Some types of water can now sustain fires, instead of putting them out.

A team of Duke researchers has found high levels of leaked methane in well water collected near hydrofracking and shale-gas drilling sites, according to a study funded by the Nicholas School of the Environment and the Center for Global Change. The 60 samples were gathered from private groundwater wells from five counties in Pennsylvania and New York.

“Eighty five percent of samples contained detectable levels of methane,” said Stephen Osborn, an earth and ocean sciences research associate at the Nicholas School. “We noticed that, on average, natural gas concentrations in homeowners’ wells where there is natural gas extraction is 17 times higher [than areas where there is not natural gas extraction].”

Although nine of the 26 water wells located within one kilometer of a gas well had hazardous methane concentrations, none of the 34 wells located more than a kilometer away did, Robert Jackson, Nicholas professor of global environmental change and director of the Center on Global Change, wrote in a email Monday.

Hydrofracking, a method that extracts natural gas from shale rock formations, involves injecting over seven million gallons of highly-pressurized, chemically-treated water into the Appalachian basin, Osborn said.
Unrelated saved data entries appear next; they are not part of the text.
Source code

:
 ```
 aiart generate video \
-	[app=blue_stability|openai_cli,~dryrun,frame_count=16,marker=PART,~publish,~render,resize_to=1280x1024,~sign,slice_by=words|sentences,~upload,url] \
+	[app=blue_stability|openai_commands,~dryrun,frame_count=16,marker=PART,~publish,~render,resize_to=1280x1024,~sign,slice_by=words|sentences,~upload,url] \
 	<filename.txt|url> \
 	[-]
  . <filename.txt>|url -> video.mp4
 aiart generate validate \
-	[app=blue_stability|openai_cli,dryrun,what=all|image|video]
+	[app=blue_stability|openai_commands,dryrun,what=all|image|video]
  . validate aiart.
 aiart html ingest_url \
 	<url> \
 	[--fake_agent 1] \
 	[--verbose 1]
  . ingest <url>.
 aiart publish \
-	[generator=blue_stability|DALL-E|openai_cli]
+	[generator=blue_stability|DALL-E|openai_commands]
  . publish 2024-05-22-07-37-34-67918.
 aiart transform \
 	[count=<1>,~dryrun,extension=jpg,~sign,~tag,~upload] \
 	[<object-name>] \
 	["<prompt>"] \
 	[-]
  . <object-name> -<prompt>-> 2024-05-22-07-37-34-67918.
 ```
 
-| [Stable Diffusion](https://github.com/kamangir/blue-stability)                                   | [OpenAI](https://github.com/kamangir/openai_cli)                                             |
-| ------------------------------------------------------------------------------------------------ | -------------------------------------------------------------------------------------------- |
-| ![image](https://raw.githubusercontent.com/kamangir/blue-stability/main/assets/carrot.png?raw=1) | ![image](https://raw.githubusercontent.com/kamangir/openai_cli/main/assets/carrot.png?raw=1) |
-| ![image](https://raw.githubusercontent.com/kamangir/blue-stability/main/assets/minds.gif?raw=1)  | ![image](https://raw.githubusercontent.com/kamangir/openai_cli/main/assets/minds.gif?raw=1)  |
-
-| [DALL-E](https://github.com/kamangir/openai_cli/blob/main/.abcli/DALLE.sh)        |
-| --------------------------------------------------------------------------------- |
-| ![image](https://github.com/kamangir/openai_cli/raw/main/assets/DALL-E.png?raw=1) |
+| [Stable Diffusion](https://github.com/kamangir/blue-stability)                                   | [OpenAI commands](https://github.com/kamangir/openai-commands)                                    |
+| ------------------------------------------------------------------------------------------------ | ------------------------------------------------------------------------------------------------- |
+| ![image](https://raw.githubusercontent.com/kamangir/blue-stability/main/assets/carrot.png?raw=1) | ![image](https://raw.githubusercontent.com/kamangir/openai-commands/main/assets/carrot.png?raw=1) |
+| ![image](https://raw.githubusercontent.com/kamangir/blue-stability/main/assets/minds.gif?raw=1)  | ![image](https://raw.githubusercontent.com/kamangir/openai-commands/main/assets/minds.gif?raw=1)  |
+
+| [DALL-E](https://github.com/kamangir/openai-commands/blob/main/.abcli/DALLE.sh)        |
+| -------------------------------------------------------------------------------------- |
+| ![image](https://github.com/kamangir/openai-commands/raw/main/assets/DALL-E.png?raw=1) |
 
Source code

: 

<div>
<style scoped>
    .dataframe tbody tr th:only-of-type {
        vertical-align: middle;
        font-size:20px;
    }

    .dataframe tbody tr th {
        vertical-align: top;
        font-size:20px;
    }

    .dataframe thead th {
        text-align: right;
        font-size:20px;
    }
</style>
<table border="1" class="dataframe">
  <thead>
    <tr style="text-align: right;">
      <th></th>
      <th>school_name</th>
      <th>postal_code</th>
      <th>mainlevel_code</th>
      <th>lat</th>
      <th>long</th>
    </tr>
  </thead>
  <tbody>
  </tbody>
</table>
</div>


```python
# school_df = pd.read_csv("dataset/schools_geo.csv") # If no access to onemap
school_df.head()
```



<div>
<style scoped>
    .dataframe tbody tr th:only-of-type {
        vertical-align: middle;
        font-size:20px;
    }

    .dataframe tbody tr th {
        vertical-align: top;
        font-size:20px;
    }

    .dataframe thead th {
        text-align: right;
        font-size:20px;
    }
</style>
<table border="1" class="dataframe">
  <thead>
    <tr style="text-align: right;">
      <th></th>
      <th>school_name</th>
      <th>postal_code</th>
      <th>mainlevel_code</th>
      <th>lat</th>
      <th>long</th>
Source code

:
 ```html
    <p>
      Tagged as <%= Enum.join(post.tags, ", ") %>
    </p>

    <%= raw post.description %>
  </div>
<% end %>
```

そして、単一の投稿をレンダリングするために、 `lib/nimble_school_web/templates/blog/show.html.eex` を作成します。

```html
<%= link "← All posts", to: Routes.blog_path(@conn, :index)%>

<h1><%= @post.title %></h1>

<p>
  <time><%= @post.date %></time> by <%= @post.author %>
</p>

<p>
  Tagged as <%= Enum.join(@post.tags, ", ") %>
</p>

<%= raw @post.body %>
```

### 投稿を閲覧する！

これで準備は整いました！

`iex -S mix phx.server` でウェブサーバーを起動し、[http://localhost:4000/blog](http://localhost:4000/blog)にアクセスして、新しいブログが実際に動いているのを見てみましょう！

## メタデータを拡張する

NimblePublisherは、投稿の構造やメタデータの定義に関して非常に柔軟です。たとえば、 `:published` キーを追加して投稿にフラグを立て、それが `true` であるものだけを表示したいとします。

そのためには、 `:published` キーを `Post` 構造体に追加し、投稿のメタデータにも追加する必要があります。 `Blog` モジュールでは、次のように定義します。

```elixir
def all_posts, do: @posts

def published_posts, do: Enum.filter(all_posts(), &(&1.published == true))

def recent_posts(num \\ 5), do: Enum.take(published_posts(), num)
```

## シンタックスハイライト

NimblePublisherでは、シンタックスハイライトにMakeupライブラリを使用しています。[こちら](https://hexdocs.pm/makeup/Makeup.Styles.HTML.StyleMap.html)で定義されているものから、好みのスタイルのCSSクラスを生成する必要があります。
“The whole object is to increase fluid flow between geologic formations and the gas wells,” he said.

By extending underground natural fractures, hydrofracking creates conditions that facilitate gas flow back into the gas wells, where it is subsequently harvested.

Last July, the researchers began collecting groundwater samples and analyzing them for dissolved gas concentrations and major inorganic components. Although the analyses showed no evidence of contamination from the chemically-treated water, many samples contained methane levels as high as 64 milligrams per liter—enough to pose a flammability hazard.

Prior to the study, some homeowners in Pennsylvania had contacted the Nicholas School because they were concerned about the quality of their water after natural gas wells were drilled and fracked.

“In some cases, [the homeowners] noticed that they’ve been able to light their water on fire,” Osborn said.

Methane accumulates naturally in water systems in concentrations less than 1 milligrams per liter. Concentrations greater than 28 milligrams per liter are sufficient to generate cause for concern, as they may pose an explosion hazard.

The gas can act as an asphyxiant in enclosed spaces, but the effects of consuming methane are currently unknown.

Approximately 44 million Americans rely on a private water supply for household and agricultural use, Jackson said, adding that his team has called for a medical review of chronic, low-level exposure to methane through ingestion or breathing.

Nathaniel Warner, a doctoral student at the Nicholas School, said though the study is the first of its kind to examine the relationship between proximity to a gas well and the likelihood of having contaminated water, it is uncertain whether the relationship between methane levels and proximity to a gas well extends elsewhere.

“It would be difficult to produce usable gas without hydraulic fracturing [so] I think [the results] just point to more research needing to be done [on this type of technology],” he said.